Coluna Fogo Cruzado – 12 de outubro
Foi-se o tempo, após o golpe de 64, em que fala de general de Exército, qualquer que fosse ela, era manchete dos jornais do dia seguinte. Hoje, felizmente, com a redemocratização do país, os militares estão no seu canto, cumprindo suas funções constitucionais. Mas não significa dizer que não estão atentos à gravidade das crises econômica e política. No início da semana passada, por exemplo, o Exército emitiu comunicado convocando todos os oficiais da Reserva de 2ª classe (tenentes R2) para participarem de uma videoconferência com o comandante da Força terrestre, general Eduardo Villas Bôas. A convocação teve como título “Plano de chamada dos oficiais R/2 do Brasil acionado”. O evento ocorreu no CPOR do Recife, na última sexta-feira, e foi transmitido simultaneamente para Maceió, Salvador, Natal, Rio de Janeiro, São Paulo, Vila Velha (ES), Porto Alegre, Belo Horizonte, Belém, Manaus, Brasília, Goiânia e Palmas.
O comandante do Exército, general Eduardo Villas Bôas, falou sobre a crise política, no Recife, durante evento no CPOR
Recado aos reservistas
Durante sua palestra para os reservistas, o general Villas Bôas disse o seguinte: “Tenham certeza de que estamos monitorando todos os acontecimentos.

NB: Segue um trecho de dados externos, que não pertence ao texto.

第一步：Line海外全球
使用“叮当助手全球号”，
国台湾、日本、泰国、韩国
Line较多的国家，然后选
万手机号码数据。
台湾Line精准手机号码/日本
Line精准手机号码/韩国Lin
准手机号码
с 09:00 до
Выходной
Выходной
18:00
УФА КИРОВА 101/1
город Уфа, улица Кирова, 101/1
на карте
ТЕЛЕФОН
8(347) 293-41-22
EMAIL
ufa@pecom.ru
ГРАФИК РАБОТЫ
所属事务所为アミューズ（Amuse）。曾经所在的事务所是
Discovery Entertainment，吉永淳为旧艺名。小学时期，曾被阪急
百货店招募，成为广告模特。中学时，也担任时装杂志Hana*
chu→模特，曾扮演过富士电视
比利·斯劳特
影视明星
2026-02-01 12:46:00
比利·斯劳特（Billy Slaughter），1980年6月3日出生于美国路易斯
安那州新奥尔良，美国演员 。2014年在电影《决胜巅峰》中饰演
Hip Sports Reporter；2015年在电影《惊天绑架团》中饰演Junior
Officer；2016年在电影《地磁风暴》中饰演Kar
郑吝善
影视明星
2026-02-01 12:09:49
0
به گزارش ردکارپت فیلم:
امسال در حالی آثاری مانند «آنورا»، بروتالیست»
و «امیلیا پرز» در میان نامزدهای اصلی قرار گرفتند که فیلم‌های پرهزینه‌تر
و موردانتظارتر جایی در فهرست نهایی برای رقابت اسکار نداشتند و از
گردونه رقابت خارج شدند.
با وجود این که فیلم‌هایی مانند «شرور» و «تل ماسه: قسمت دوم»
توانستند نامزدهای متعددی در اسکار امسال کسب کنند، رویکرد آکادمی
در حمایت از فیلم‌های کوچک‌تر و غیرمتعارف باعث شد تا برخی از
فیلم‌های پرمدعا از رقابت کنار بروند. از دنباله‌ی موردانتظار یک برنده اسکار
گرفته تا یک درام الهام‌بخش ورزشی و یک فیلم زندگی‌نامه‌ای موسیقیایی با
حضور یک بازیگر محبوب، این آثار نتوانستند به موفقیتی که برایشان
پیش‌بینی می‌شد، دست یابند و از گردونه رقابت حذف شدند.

Estamos vivendo uma crise de natureza ética muito séria. E uma crise política e econômica que, se prosseguir, poderá se transformar numa crise social com efeitos negativos sobre a estabilidade do país. E aí nós nos preocupamos porque, neste contexto, ela passa a nos dizer respeito diretamente”. Hum…
Lição – Ainda do general Villas Bôas: “Nós entendemos que a crise não é de natureza institucional. As instituições estão funcionando perfeitamente. Acho até que o país não estava acostumado a isto. Como exemplo, tivemos a atuação do TSE e do TCU, que cumpriram seu papel de acordo com suas atribuições. A sociedade tem que aprender com seus próprios erros”.
Alívio – O comandante do Exército disse também que os militares estão atentos para três coisas: estabilidade, legalidade (respeito à Constituição) e legitimidade (para agir em casos de crise).
Resposta – “Estou seguro de que somos uma referência para a sociedade. Estamos identificando as aspirações da sociedade para respondê-las”, acrescentou o comandante do Exército.
Elogio – Um oficial da reserva gaúcho questionou o general sobre o fato de um comunista (Aldo Rebelo) ser hoje o ministro da Defesa. Villas Bôas não deu bolas e até elogiou o ministro.
Ética – O ex-governador Roberto Magalhães (foto), que foi aluno do curso de Artilharia do CPOR em 1954, assistiu à palestra do comandante do Exército e recebeu dele vários elogios. “O senhor é de um tempo, doutor Roberto, em que se fazia política com ética”. Os dois se conheceram no Congresso e ficaram de marcar um almoço, no Recife.